People often wait for the perfect idea. I say the first idea is the perfect idea.


Next you need a stack. For your first project, try to use what you know. If that’s Java and Python, then Java and Python it is! My cardinal rule with new technology is that I try to learn one thing at a time. Therefore I don’t write an app in Swift with a Kotlin backend when I know neither. That’s just asking for trouble. This is harder to accomplish when you’re new to programming, since everything is new. But you can start by focusing on one aspect of the project. Perhaps you can write the front end before focusing on the back end. Or perhaps you can just write the database code.

When you’re learning your one new thing, try to keep a tight cycle of reading-writing-applying. Basically, read the necessary documentation/tutorials, write the code necessary to learn the feature, then apply it immediately to the side project. That way you keep it applicable and don’t get stuck in the weeds of learning this technology (which can be pretty boring imo). The cardinal rule of side projects is to get something done. This something doesn’t have to be impressive. It just needs to be done.
★ ★ ★ ★
* **EXERCISE AIM**
Reproduce everything from "Next you need" down to "the database code." in the passage on side projects, changing "Java and Python" to "C and Ruby" wherever it occurs. These lines are drawn from a separate source, unrelated to the passage on side projects.

* **Extracted data lines**
★ ★ ★ ★
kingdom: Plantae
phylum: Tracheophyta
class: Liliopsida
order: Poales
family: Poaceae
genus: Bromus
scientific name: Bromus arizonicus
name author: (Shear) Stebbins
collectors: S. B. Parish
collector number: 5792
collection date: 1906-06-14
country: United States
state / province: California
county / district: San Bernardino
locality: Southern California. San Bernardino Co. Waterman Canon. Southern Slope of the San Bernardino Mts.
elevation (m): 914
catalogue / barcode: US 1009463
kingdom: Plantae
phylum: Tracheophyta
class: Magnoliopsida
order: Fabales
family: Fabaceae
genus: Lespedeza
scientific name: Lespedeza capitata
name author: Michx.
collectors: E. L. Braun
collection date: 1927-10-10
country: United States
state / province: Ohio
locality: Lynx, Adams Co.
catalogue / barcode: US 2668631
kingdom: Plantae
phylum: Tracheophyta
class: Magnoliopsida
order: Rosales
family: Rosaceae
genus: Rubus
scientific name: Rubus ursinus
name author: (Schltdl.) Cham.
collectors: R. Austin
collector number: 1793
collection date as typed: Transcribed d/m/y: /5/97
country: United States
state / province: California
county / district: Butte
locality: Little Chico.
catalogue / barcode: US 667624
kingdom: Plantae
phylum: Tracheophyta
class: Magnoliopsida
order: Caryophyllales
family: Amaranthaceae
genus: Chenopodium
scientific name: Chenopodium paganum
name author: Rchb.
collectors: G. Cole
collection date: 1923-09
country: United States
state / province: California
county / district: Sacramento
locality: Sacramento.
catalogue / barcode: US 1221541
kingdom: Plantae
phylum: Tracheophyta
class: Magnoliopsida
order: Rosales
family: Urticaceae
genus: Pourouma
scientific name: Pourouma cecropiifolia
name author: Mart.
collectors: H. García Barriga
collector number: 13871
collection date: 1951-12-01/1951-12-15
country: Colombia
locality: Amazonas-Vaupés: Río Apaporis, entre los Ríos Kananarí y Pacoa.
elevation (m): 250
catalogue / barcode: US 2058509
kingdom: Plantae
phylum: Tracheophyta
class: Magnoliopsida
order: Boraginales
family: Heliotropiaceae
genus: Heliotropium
★ ★ ★ ★
* **COMPLETED EXERCISE**
Next you need a stack. For your first project, try to use what you know. If that’s C and Ruby, then C and Ruby it is! My cardinal rule with new technology is that I try to learn one thing at a time. Therefore I don’t write an app in Swift with a Kotlin backend when I know neither. That’s just asking for trouble. This is harder to accomplish when you’re new to programming, since everything is new. But you can start by focusing on one aspect of the project. Perhaps you can write the front end before focusing on the back end. Or perhaps you can just write the database code.